▶ [WHAT YOU NEED TO DO]:
[a] In the RayLLM metrics thread, what inter-token latency did llmperf report for the llama2-7b deployment?
[b] Reproduce the part of the RayLLM metrics thread starting with "yes you should" and going on through "is around 101ms.".

Open roelschr opened 10 months ago

roelschr commented 10 months ago

I assume, because RayLLM runs on top of Ray Serve, I can follow these steps to get observability for LLM deployments (Kuberay).

But how can we get custom metrics that are specific to LLMs, like the ones that are being suggested by the Ray team itself: https://www.anyscale.com/blog/reproducible-performance-metrics-for-llm-inference#benchmarking-results-for-per-token-llm-products

akshay-anyscale commented 9 months ago

yes you should be able to setup observability using the ray serve general guides.

For the custom metrics, you can use "ray_aviary" to search the metrics (eg. if you're using grafana), we have most of the ones used in the blogs available.

roelschr commented 9 months ago

Thanks @akshay-anyscale , found all of them very useful!

But I'm seeing some discrepancy between the times reported by ray-llm prometheus metrics and by llmperf. While evaluating a llama2-7b deployment I see llmperf reporting ITL (out): 36.62 ms/token, but in Grafana, the avg (reported with rate(ray_aviary_router_get_response_stream_per_token_latency_ms_sum[$__rate_interval])/rate(ray_aviary_router_get_response_stream_per_token_latency_ms_count[$__rate_interval])) is around 101ms.

~I suspect per_token_latency includes time for the first token. Do you have any idea why only this metric seems different?~ I see token_latency clock being reset after the first token here. But I wonder whether the time to process during yielding the first token is what may be causing this inconsistency. In any case, I've check the time with other tools besides llmperf and they all match at around 35ms.

akshay-anyscale commented 9 months ago

Hi @roelschr I believe this is because we do some batching(upto 100ms) to make the streaming more efficient. If you make the denominator "ray_aviary_tokens_generated" instead, this should be closer to the llm perf value - the denominator would be off by 1 though because of the first token.

Collected data:
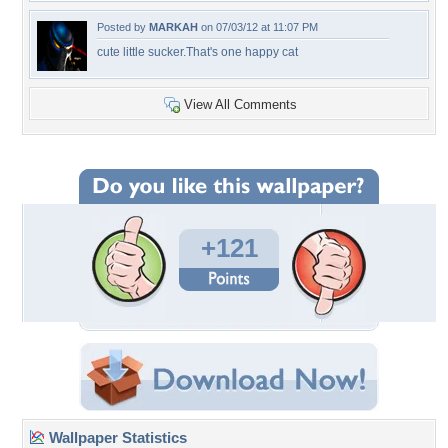
Posted by
MARKAH
on 07/03/12 at 11:07 PM
cute little sucker.That's one happy cat
View All Comments
+121
Wallpaper Statistics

▶ [EXERCISE ANSWERS]:
[a] llmperf reported an ITL (out) of 36.62 ms/token.

[b]
yes you should be able to setup observability using the ray serve general guides.

For the custom metrics, you can use "ray_aviary" to search the metrics (eg. if you're using grafana), we have most of the ones used in the blogs available.

roelschr commented 9 months ago

Thanks @akshay-anyscale , found all of them very useful!

But I'm seeing some discrepancy between the times reported by ray-llm prometheus metrics and by llmperf. While evaluating a llama2-7b deployment I see llmperf reporting ITL (out): 36.62 ms/token, but in Grafana, the avg (reported with rate(ray_aviary_router_get_response_stream_per_token_latency_ms_sum[$__rate_interval])/rate(ray_aviary_router_get_response_stream_per_token_latency_ms_count[$__rate_interval])) is around 101ms.